◆ Extracted text:
● ● ● ●
A large number of famous individuals, particularly Progressive Era figures, claim inspiration from Henry George's ideas. John Peter Altgeld wrote that George "made almost as great an impression on the economic thought of the age as Darwin did on the world of science." José Martí wrote, "Only Darwin in the natural sciences has made a mark comparable to George's on social science." In 1892, Alfred Russel Wallace stated that George's Progress and Poverty was "undoubtedly the most remarkable and important book of the present century," implicitly placing it above even The Origin of Species, which he had earlier helped develop and publicize.

Franklin D. Roosevelt praised George as "one of the really great thinkers produced by our country" and bemoaned the fact that George's writings were not better known and understood. Yet even several decades earlier, William Jennings Bryan wrote that George's genius had reached the global reading public and that he "was one of the foremost thinkers of the world."

John Dewey wrote, "It would require less than the fingers of the two hands to enumerate those who from Plato down rank with him," and that "No man, no graduate of a higher educational institution, has a right to regard himself as an educated man in social thought unless he has some first-hand acquaintance with the theoretical contribution of this great American thinker." Albert Jay Nock wrote that anyone who rediscovers Henry George will find that "George was one of the first half-dozen [greatest] minds of the nineteenth century, in all the world."  The anti-war activist John Haynes Holmes echoed that sentiment by commenting that George was "one of the half-dozen great Americans of the nineteenth century, and one of the outstanding social reformers of all time." Edward McGlynn said, "[George] is one of the greatest geniuses that the world has ever seen, and ... the qualities of his heart fully equal the magnificent gifts of his intellect. ... He is a man who could have towered above all his equals in almost any line of literary or scientific pursuit." Likewise, Leo Tolstoy wrote that George was "one of the greatest men of the 19th century."
● ● ● ●
◆ Dataset records:
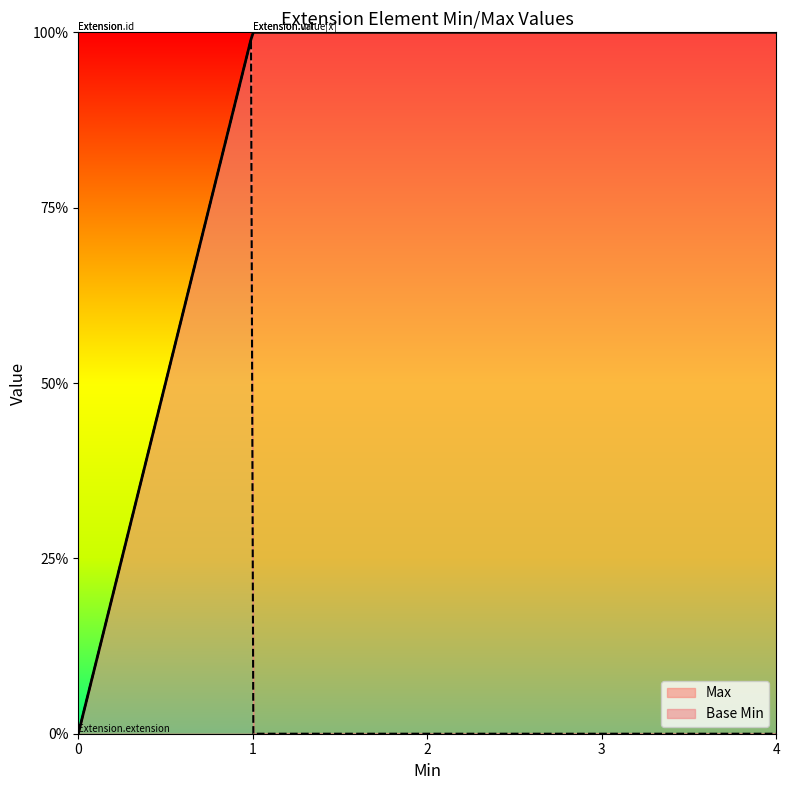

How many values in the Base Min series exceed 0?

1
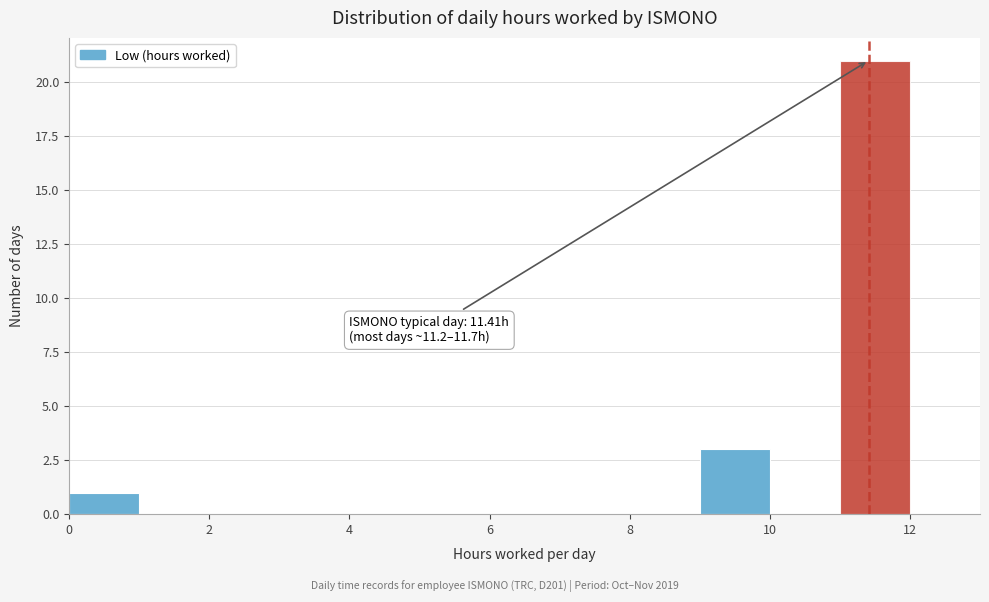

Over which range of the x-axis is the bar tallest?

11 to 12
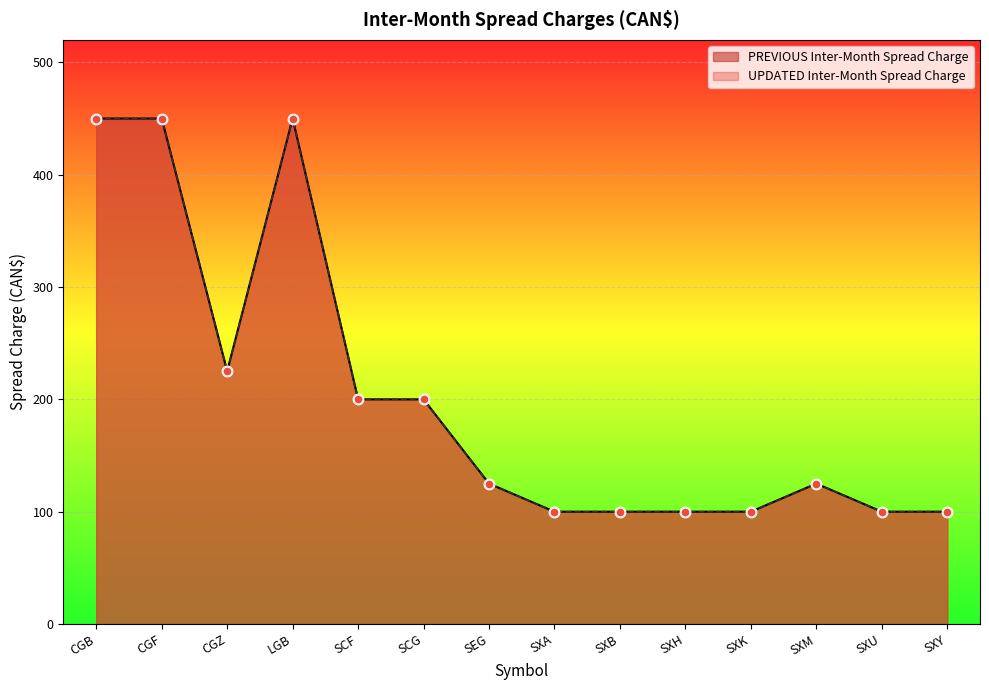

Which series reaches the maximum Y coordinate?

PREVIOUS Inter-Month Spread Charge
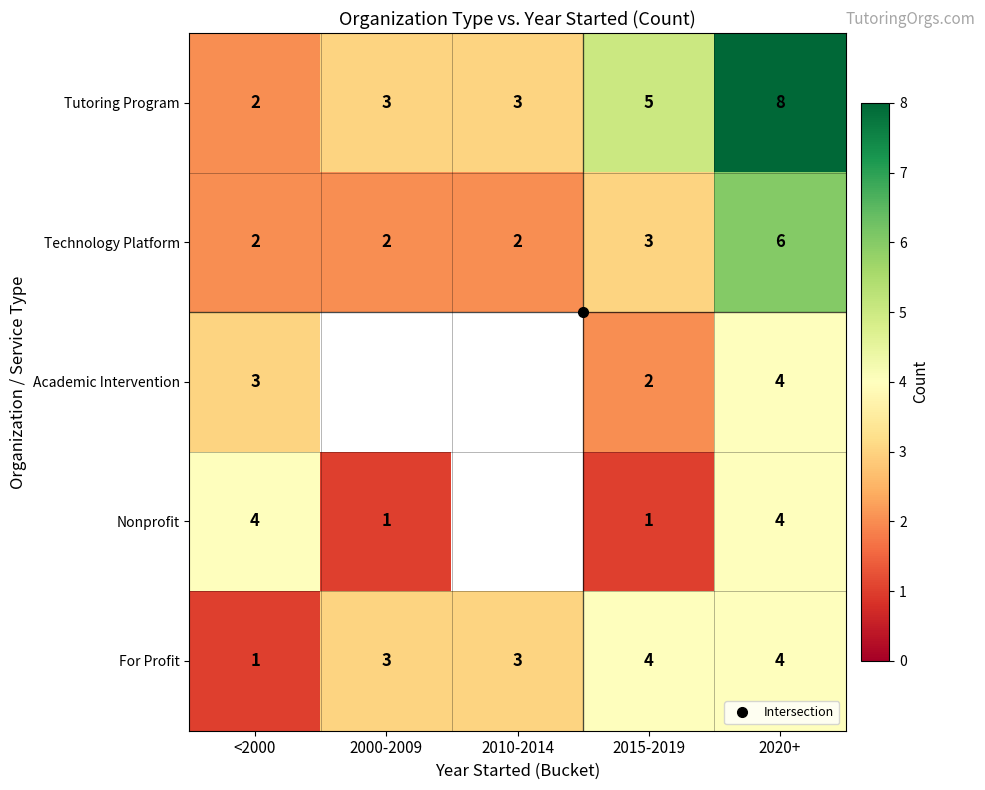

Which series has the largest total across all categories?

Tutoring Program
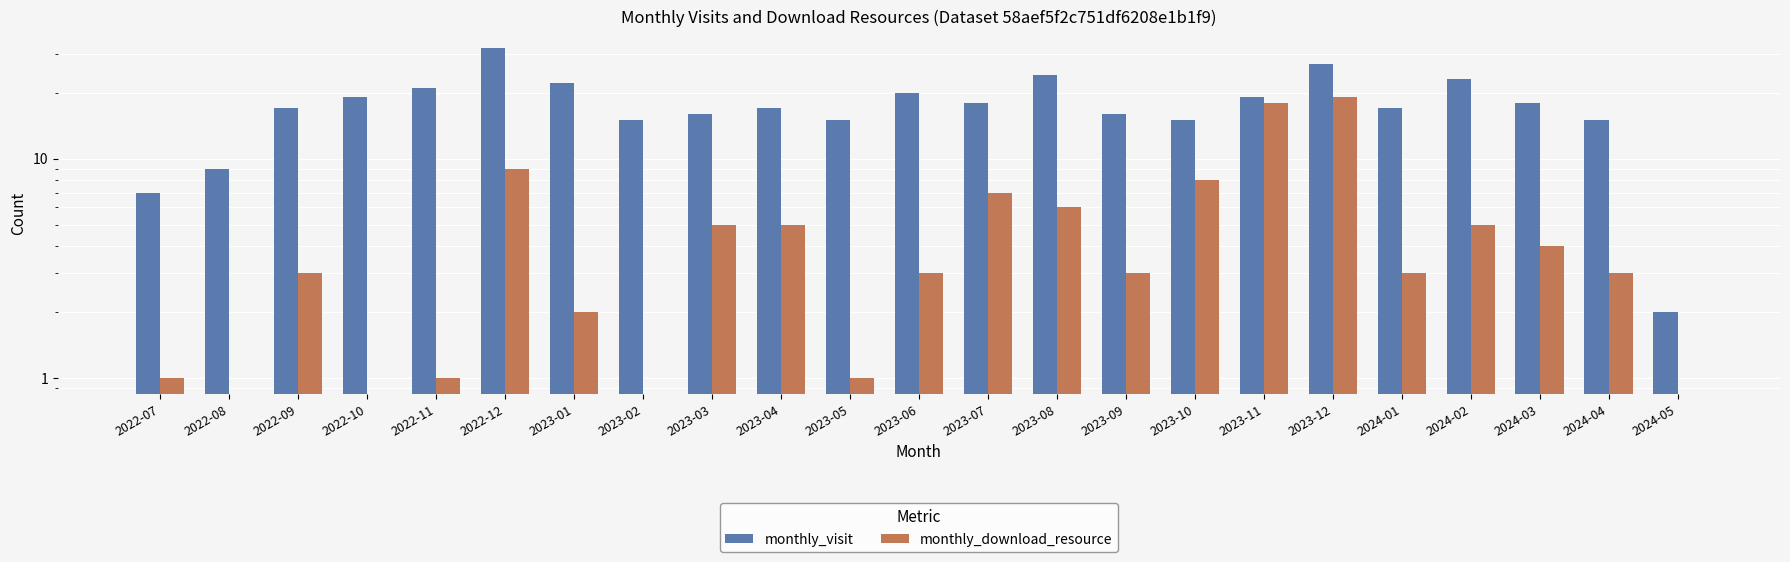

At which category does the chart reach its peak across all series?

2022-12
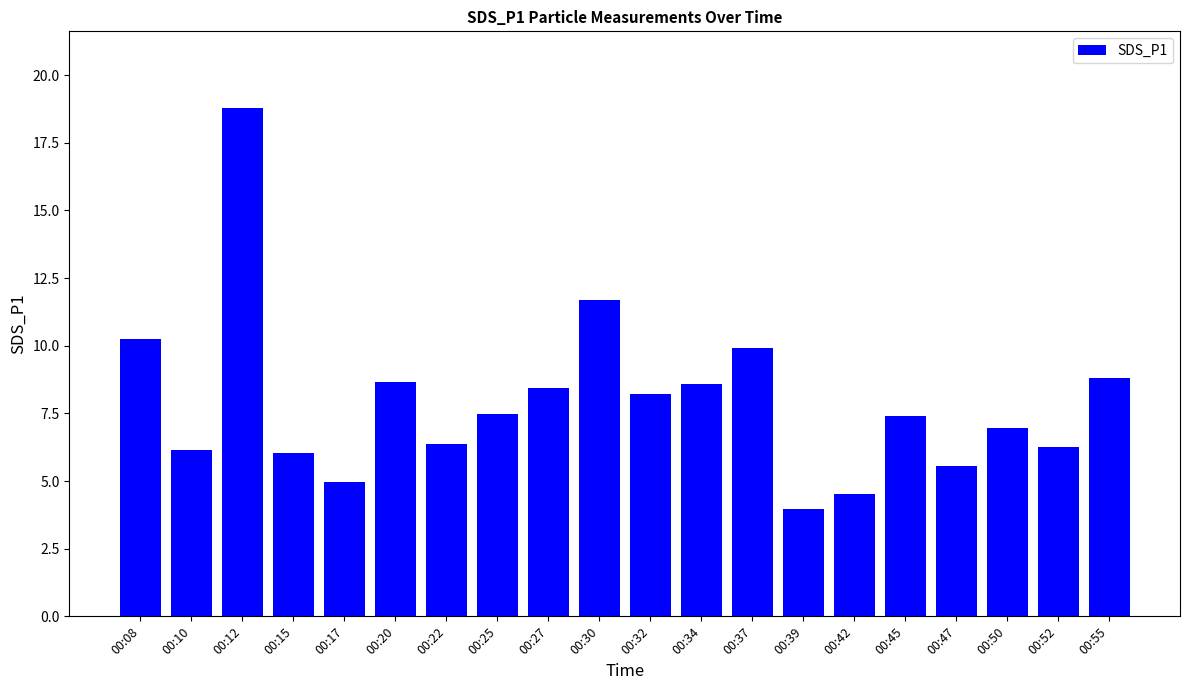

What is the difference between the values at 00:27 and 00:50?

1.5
● ● ● ●
◆ Instructions:
- 1) In the text about Henry George, why does Alfred Russel Wallace's 1892 statement implicitly place Progress and Poverty above The Origin of Species? Answer in one to three sentences.
- 2) Rewrite the paragraph of the Henry George text that begins "Franklin D. Roosevelt praised George" as a short list, keeping its main facts.
The records have no connection to the text about Henry George.

◆ Response list:
- 1) Wallace called Progress and Poverty "undoubtedly the most remarkable and important book of the present century." That ranking implicitly puts it above The Origin of Species, a book Wallace himself had earlier helped develop and publicize.

- 2)
- Franklin D. Roosevelt called George "one of the really great thinkers produced by our country."
- Roosevelt regretted that George's writings were not better known and understood.
- Several decades earlier, William Jennings Bryan wrote that George's genius had reached readers around the world.
- Bryan called George "one of the foremost thinkers of the world."